De acordo com o ex-presidente, entram na sua conta todos os meses pouco mais de R$ 6 mil referentes à aposentadoria concedida às pessoas beneficiadas pela anistia política. Outros R$ 30 mil viriam de rendimentos da Lils, empresa de palestras de Lula. O restante para completar os R$ 50 mil não entrariam diretamente na conta do ex-presidente, porque iriam para doações que faz aos filhos.

Ao perceber que a conta não fechava, o ex-presidente se comprometeu a encaminhar posteriormente os números detalhados ao juiz. A assessoria de imprensa do Instituto Lula também não esclareceu os valores. Informou apenas que o ex-presidente já teve o sigilo bancário quebrado pelo Coaf.

O depoimento, que durou 50 minutos, faz parte do processo que investiga um suposto complô armado para impedir a delação premiada do ex-diretor da Petrobras Nestor Cerveró. Lula foi acusado pelo ex-senador Delcídio do Amaral de ter participado da trama, que resultou na prisão de Delcídio e do banqueiro André Esteves - ambos já libertados.

Questionado pelo juiz, Lula negou qualquer participação no episódio e disse que Delcídio "contou uma inverdade". Ele lembrou que o ex-senador tinha relação com Cerveró desde o governo Fernando Henrique Cardoso. "O depoimento do Cerveró era um problema para o Delcídio, que tem uma convivência com ele ainda no governo anterior", disse Lula ao juiz.

O ex-presidente insinuou que Delcídio pode tê-lo citado para valorizar a própria delação premiada. "Certamente, depois de preso por alguns dias as pessoas começam a encontrar um jeito de sair da cadeia e resolvem jogar a culpa em cima dos outros", disse.

Lula admitiu, entretanto, que se reuniu com Delcídio por diversas vezes, em Brasília e em São Paulo, e que os dois falaram sobre as investigações da Lava-Jato. "Doutor, da Lava-Jato, hoje, no Brasil, a gente fala no café, no almoço, na janta e ainda depois da novela", afirmou o ex-presidente.

Na versão de Delcídio, o interesse de Lula no silêncio de Cerveró era explicado pela intenção de preservar o empresário José Carlos Bumlai, amigo do ex-presidente.

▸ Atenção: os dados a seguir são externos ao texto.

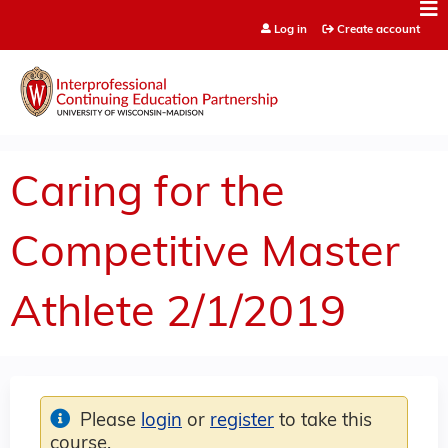
Jump to content
Log in
Create account
Caring for the
Competitive Master
Athlete 2/1/2019
Please
login
or
register
to take this
course.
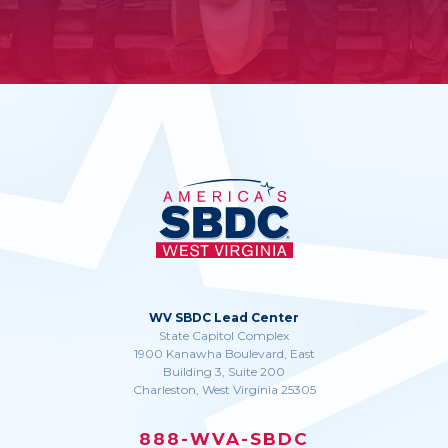
WV SBDC Lead Center
State Capitol Complex
1900 Kanawha Boulevard, East
Building 3, Suite 200
Charleston, West Virginia 25305
888-WVA-SBDC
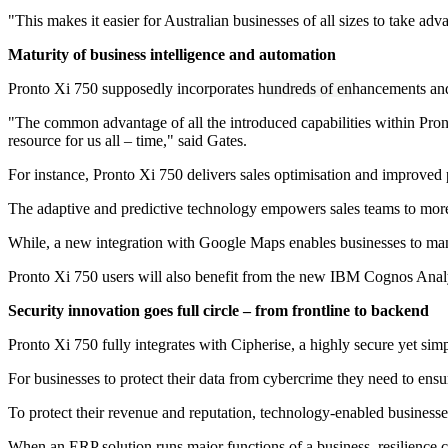
"This makes it easier for Australian businesses of all sizes to take ad
Maturity of business intelligence and automation
Pronto Xi 750 supposedly incorporates h
undreds of en
hancements and 
"The common advantage of all the introduced capabilities within Pronto X
resource for us all – time," said Gates.
For instance, Pronto Xi 750 delivers sales optimisation and improved p
The adaptive and predictive technology empowers sales teams to more ef
While, a new integration with Google Maps enables businesses to manag
Pronto Xi 750 users will also benefit from the new IBM Cognos Analyti
Security innovation goes full circle – from frontline to backend
Pronto Xi 750 fully integrates with Cipherise, a highly secure yet si
For businesses to protect their data from cybercrime they need to ensur
To protect their revenue and reputation, technology-enabled business
When an ERP solution runs major functions of a business, resilience c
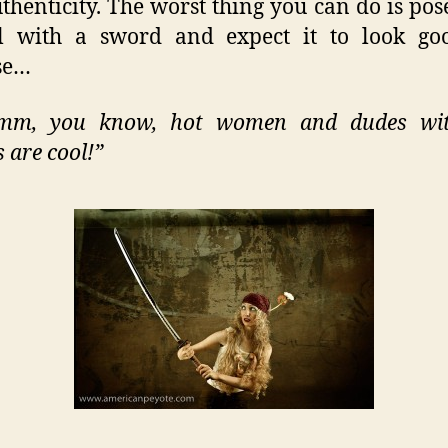
thenticity. The worst thing you can do is pos
rl with a sword and expect it to look goo
se…
m, you know, hot women and dudes wi
 are cool!”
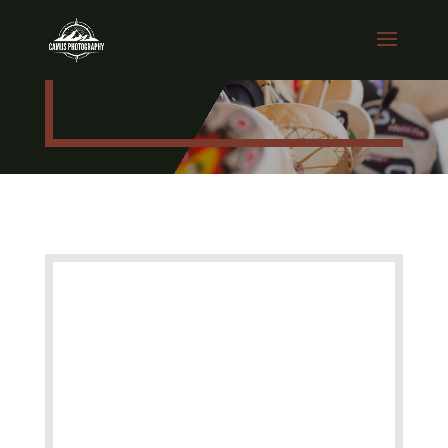
EVENTS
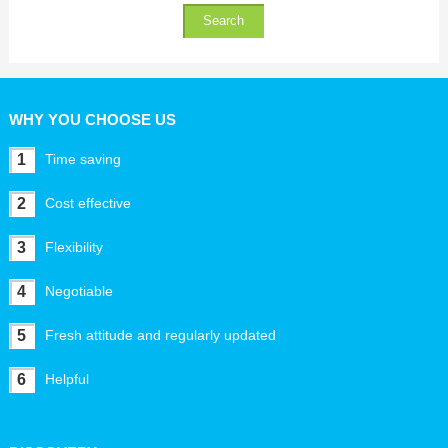
WHY YOU CHOOSE US
1
Time saving
2
Cost effective
3
Flexibility
4
Negotiable
5
Fresh attitude and regularly updated
6
Helpful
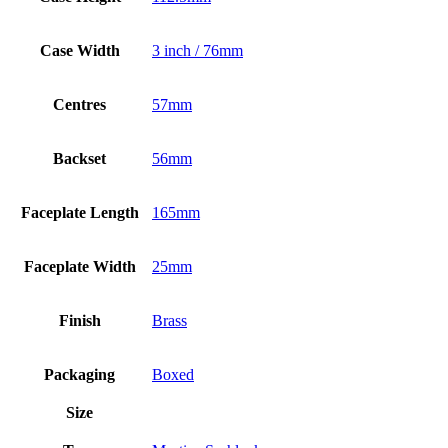
Case Width
3 inch / 76mm
Centres
57mm
Backset
56mm
Faceplate Length
165mm
Faceplate Width
25mm
Finish
Brass
Packaging
Boxed
Size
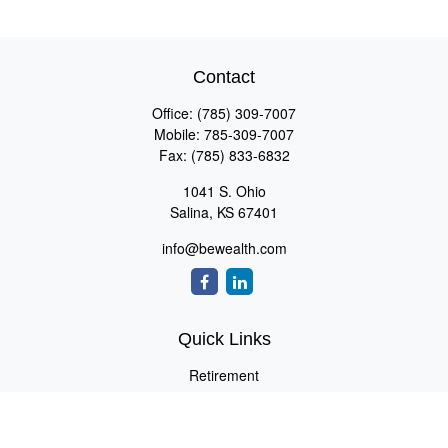
Contact
Office:
(785) 309-7007
Mobile:
785-309-7007
Fax:
(785) 833-6832
1041 S. Ohio
Salina,
KS
67401
info@bewealth.com
Quick Links
Retirement
Investment
Estate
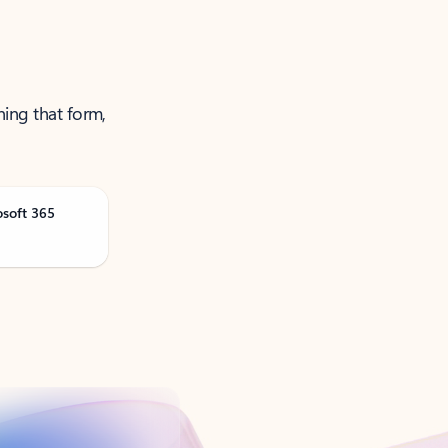
ning that form,
osoft 365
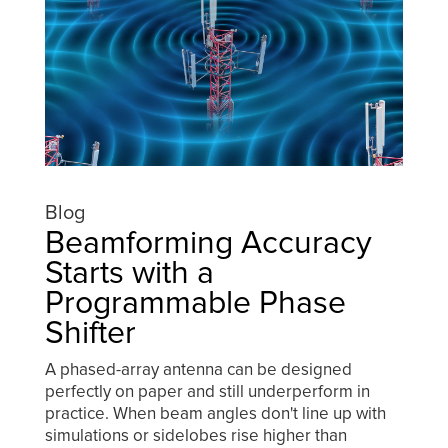
Blog
Beamforming Accuracy
Starts with a
Programmable Phase
Shifter
A phased-array antenna can be designed
perfectly on paper and still underperform in
practice. When beam angles don't line up with
simulations or sidelobes rise higher than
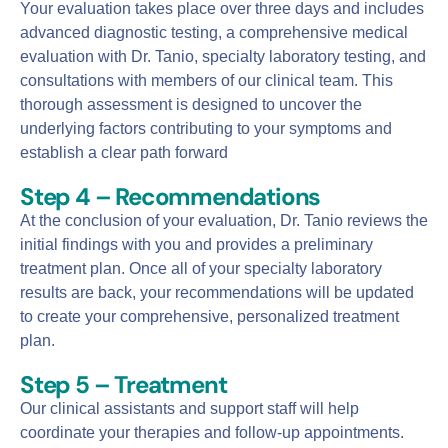
Your evaluation takes place over three days and includes
advanced diagnostic testing, a comprehensive medical
evaluation with Dr. Tanio, specialty laboratory testing, and
consultations with members of our clinical team. This
thorough assessment is designed to uncover the
underlying factors contributing to your symptoms and
establish a clear path forward
Step 4 – Recommendations
At the conclusion of your evaluation, Dr. Tanio reviews the
initial findings with you and provides a preliminary
treatment plan. Once all of your specialty laboratory
results are back, your recommendations will be updated
to create your comprehensive, personalized treatment
plan.
Step 5 – Treatment
Our clinical assistants and support staff will help
coordinate your therapies and follow-up appointments.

Segundo Cerveró, Bumlai intermediou em 2004 um empréstimo fraudulento de R$ 12 milhões com o banco Schahin. O dinheiro tinha como destino final o PT. Em setembro do ano passado, o juiz Sérgio Moro condenou Bumlai e Cerveró por lavagem de dinheiro, gestão fraudulenta e corrupção passiva e ativa.

Questionado sobre a suposta proteção a Bumlai, o ex-presidente disse que a tese é "absurda".

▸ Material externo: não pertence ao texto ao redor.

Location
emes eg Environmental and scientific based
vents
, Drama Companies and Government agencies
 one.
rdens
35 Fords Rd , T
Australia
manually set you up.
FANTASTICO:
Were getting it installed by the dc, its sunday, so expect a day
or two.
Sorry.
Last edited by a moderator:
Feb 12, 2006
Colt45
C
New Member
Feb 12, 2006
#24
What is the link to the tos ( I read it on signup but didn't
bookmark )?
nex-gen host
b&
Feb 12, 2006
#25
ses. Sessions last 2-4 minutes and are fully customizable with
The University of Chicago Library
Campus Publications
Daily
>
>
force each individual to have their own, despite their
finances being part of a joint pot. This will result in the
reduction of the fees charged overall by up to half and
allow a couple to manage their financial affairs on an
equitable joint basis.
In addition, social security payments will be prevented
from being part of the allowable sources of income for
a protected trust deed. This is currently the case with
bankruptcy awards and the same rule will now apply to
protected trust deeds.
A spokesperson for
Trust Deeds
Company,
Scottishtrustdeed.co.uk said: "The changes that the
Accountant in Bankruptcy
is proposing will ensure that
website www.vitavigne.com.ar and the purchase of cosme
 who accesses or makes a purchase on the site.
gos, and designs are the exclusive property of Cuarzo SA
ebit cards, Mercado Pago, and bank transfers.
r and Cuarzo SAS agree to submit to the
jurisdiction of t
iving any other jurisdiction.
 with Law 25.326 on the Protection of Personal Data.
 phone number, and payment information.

No início e no final do depoimento, Lula fez longos desabafos. Defendeu o legado dele e do PT, se disse vítima de um massacre midiático e relatou estar cansado de acusações sem provas. Apesar disso, Lula disse que é favorável à Lava-Jato e que deseja que a operação "vá fundo".

"Tem gente que acha que eu sou contra a Lava-Jato. Pelo contrário, quero que a Lava-Jato vá fundo, para ver se acaba com a corrupção. O que eu sou contra é tentar criminalizar as pessoas pela imprensa e não pelos autos do processo", afirmou Lula, que se queixou do volume de noticiário negativo a seu respeito e destacou sua posição nas pesquisas de intenção de voto para a próxima eleição presidencial. "Vou matá-los de raiva, porque em toda pesquisa vou aparecer na frente".

Após o depoimento, o procurador Ivan Cláudio Marx disse que o depoimento do ex-presidente foi "dentro do esperado". Encerradas as oitivas, o processo entra agora na fase de diligências, que serão seguidas pelas alegações finais. Só depois disso é que será proferida a sentença. Além de Lula e Delcídio, são réus os empresários José Carlos Bumlai e Mauricio Bumlai, o banqueiro André Esteves, o advogado Edson Ribeiro e o ex-assessor de Delcídio, Diogo Ribeiro.

 

 

Valor econômico, v. 17, n. 4214, 15/03/2017. Política, p. A8.